Due to the switch from Daylight Savings Time last night, we arrived at the beach today at about 3:30 p.m. (about an hour earlier than we were arriving before the switch to DST). When we arrived, the sky was socked in with ominous looking rain clouds. The sun was not shining and, in fact, the skies appeared as if rain was imminent. We decided to give the walk a go anyway. Much to our surprise and relief, about 30 minutes in, strangely, the skies at the western most horizon cleared somewhat of clouds and the sun began to shine through them, warming us and giving us the bright light Alma needs so badly.
But the clouds remained in the rest of the sky, which proved to our advantage when it came to the sunset.

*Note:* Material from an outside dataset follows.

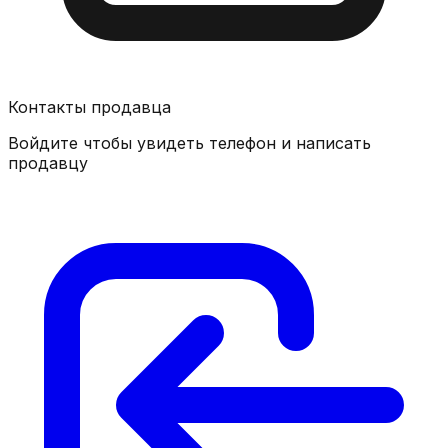
Контакты продавца
Войдите чтобы увидеть телефон и написать
продавцу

Because those clouds became a canvass on which the sun could paint as it fell into the far western horizon. It was simply amazing to see how the sky pinked up in every direction. The photos below will give you a sense of what we saw. Had we not walked the extra mile today, we would not have seen this sunset. We did our standard roundtrip from the pier at Washington Boulevard to the Villa Marina breakwater, but upon our return walked a further half-mile north from the pier to an unnamed breakwater where the big lifeguard administration building and tower is and then a half-mile back. That final mile is where we witnessed the full glory of today's sunset.
Sunset at Venice Beach - Novembe 7, 2010
So, thank you to the 'Gang of Five.' as I refer to my first group of followers. One of you jokingly remarked the other day that signing up to become a follower reminded you of joining a cult. Were I to start a cult, what would be its tenets? Well, my cult would thoroughly repudiate the world of commerce and consumption. So I would insist that any members of my cult commit to spending at least an hour a day completely "off the grid," whether that be at the beach with me and my acolytes or in your own particular space. In fact, I would demand that my cult members renounce the consumption and materialism that seem to characterize so much of modern life. I suppose I would also demand that each of my cult followers blog or journal daily about his or her activities, thoughts and feelings.
Henry David Thoreau has always struck me as the type of figure suitable to lead a cult. Thoreau's rugged and militant individualism strongly suggests that he would have been very uncomfortable as the head of any movement of followers. And yet that same uncompromising individualism would draw others to him like a candle flame draws moths.
In his later years,Thoreau attached himself to the anti-slavery\abolitionist cause with some zeal. This leads to what may seem a decided contradiction in his life and work, I guess. Thoreau strongly endorsed the ill-fated violent insurrection at Harper's Ferry of abolitionist John Brown. But in other parts of his life and work, Thoreau seems to endorse only non-violent resistance. So at least on one central issue in his life and work, whether the use violence is justified to resist injustice, Thoreau seems to want to have it both ways. (While I admire and respect John Brown, I pretty much come down on the non-violent side of this spectrum, as I think that violence usually tends to beget only more violence.)
By these standards, I suppose I would make a good cult leader. My life is and has been a contradiction and any of my acolytes expecting much internal consistency from me will look in vain. Likewise, I have spent about 1/2 of my adult life protesting non-violently against various Republican Presidents (Reagan, George H.W. Bush and, most recently, George W. Bush) with a zeal that approaches Thoreau's. Finally, I think I know how to save the world if it will only let itself be saved.
Care to join my cult? Become my follower and you will be amply rewarded.